The individuals that can overcome these environmental selection pressures can be naturally selected, and their alleles can be passed on to the next generation and therefore the allele frequency of these alleles can be increased. These individuals are said to be “genetically fit” because they show advantageous phenotypes coded by the naturally selected alleles.

Conditions that facilitate natural selection:

1.   Variation: individuals of the same species in a population can vary genetically and show different phenotypes. For example, black and white colored moths.

2.   Selection pressures: environmental selection pressure allows only genetically fit individuals to survive and reproduce in a population. For example, increased soot production by industries coated the trees black and caused white colored moths easily visible and attacked by birds. Soot production and birds act as selection pressures.

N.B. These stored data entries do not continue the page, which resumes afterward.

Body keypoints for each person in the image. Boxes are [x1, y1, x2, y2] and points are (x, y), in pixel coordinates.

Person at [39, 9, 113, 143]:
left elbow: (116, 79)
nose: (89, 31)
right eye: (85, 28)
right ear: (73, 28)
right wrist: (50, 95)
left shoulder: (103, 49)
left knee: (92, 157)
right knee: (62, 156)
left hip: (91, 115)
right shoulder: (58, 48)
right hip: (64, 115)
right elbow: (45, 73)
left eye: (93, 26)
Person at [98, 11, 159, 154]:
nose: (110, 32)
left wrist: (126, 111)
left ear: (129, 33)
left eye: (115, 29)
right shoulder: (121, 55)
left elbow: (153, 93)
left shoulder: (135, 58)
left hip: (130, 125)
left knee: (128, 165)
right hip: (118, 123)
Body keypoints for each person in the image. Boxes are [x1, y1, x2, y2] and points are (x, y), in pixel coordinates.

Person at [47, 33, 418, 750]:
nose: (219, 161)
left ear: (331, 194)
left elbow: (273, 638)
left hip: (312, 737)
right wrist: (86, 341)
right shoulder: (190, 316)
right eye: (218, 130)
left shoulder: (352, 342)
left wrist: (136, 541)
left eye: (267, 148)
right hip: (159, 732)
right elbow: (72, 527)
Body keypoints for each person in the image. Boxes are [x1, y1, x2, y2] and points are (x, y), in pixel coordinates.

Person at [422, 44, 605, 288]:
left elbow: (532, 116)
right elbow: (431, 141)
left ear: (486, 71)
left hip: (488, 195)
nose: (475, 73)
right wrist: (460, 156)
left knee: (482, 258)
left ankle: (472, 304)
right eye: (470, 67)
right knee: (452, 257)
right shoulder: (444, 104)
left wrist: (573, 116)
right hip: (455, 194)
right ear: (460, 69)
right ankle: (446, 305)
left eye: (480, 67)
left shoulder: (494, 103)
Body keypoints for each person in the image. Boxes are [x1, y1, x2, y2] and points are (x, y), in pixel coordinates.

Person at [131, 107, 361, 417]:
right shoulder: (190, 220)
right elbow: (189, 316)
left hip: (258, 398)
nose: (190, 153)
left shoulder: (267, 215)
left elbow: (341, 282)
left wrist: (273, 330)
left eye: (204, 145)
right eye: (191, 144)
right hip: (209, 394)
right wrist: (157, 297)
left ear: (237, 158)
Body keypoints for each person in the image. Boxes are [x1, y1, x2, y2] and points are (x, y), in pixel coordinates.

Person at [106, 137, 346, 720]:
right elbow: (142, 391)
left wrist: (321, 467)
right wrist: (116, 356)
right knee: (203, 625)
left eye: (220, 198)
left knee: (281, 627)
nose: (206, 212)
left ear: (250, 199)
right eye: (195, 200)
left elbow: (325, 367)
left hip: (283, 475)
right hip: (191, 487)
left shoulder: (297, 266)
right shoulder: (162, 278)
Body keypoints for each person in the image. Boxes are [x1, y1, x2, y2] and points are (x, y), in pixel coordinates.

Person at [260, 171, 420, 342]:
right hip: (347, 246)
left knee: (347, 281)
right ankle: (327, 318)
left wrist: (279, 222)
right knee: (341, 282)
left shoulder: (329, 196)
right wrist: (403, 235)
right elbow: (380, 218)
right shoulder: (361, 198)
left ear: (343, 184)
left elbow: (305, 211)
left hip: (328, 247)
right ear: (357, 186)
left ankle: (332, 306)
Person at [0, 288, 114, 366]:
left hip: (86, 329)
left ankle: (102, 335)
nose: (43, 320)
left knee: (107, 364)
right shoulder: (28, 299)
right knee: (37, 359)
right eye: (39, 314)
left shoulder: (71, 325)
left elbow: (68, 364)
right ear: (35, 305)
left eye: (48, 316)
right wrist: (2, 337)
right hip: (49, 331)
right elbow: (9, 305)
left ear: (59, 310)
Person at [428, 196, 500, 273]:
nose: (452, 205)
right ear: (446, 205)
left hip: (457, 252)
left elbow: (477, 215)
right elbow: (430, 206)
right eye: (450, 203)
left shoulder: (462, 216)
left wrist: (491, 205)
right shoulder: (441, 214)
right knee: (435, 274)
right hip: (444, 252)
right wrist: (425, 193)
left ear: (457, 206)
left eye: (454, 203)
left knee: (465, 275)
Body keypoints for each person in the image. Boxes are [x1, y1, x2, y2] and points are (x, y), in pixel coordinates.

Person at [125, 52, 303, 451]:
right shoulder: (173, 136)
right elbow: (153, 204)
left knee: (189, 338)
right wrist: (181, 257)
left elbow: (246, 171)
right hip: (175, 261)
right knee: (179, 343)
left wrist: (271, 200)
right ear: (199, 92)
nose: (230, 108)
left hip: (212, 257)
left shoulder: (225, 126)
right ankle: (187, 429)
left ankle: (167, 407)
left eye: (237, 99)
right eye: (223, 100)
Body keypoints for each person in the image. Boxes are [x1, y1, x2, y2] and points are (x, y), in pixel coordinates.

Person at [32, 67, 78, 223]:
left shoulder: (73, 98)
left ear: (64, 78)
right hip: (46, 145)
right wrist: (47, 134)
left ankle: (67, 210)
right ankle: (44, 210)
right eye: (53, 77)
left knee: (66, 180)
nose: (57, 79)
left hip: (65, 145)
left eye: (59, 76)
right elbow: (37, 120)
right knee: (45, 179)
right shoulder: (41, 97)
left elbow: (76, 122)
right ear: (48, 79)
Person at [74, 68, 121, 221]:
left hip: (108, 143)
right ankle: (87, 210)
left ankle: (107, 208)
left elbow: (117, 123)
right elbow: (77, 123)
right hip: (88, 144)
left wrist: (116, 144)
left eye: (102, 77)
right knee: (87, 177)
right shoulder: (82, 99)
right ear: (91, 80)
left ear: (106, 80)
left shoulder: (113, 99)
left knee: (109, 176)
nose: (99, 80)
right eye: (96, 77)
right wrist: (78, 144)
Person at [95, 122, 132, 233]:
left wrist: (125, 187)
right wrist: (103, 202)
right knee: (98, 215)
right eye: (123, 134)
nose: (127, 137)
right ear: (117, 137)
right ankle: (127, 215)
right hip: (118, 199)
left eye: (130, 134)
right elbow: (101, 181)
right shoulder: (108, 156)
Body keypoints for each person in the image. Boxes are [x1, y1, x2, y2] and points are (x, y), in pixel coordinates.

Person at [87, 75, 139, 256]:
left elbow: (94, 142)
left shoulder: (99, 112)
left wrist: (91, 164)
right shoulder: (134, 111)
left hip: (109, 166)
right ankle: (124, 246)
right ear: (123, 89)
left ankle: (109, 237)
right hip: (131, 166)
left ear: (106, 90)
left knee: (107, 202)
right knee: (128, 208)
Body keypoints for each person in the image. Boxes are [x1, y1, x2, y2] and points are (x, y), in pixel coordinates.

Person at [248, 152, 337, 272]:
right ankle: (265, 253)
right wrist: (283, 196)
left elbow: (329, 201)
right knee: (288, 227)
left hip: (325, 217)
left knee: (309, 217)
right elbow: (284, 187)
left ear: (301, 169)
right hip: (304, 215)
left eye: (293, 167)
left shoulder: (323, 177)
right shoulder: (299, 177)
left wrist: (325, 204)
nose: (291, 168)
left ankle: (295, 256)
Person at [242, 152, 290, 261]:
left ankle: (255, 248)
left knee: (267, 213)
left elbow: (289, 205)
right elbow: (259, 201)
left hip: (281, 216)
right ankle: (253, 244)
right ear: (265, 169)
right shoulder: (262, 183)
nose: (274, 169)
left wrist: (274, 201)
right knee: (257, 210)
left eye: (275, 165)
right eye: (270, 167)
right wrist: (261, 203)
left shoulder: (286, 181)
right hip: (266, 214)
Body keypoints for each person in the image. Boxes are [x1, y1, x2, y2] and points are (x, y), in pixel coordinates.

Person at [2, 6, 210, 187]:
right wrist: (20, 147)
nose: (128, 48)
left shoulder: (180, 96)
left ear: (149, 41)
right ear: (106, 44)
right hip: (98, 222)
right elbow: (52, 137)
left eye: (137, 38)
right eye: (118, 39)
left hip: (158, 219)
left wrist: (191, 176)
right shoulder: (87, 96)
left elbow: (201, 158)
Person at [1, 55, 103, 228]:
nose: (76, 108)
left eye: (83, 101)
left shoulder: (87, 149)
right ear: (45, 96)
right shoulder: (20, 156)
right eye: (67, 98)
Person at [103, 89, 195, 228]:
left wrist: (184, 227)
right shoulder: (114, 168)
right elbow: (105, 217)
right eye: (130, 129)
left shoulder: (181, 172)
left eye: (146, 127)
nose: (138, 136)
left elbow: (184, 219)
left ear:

3.   Selective advantage: individuals with advantageous phenotypes are conferred as selective advantage. For example, black colored moths were able to camouflage within the soot covered trees and were protected from attacks of birds.

4.   Heritability: the advantageous alleles are heritable. For example, allele for black body color of moths was heritable and allele frequency of these alleles increased with time.

                                                                


Relation of selection pressure with genetic diversity:

Environmental selection pressure selects the advantageous alleles to pass on to the next generation increasing its allelic frequency in that population. Only fitter individuals survive and adapt to the new environment causing the genetic diversity to decrease. Small populations have lower genetic diversity compared to large populations and therefore are at the risk of extinction.  For example, when plants are exposed to limited light, the plants with larger leaves are naturally selected and are more common in a population and the allelic frequency of alleles with larger leaves increases causing the genetic diversity to decrease. Due to this decreased genetic diversity, the population will now struggle to adapt to new environmental pressure such as drought or limited water as plants with larger leaves are more susceptible to lose water and therefore are at greater risk of extinction.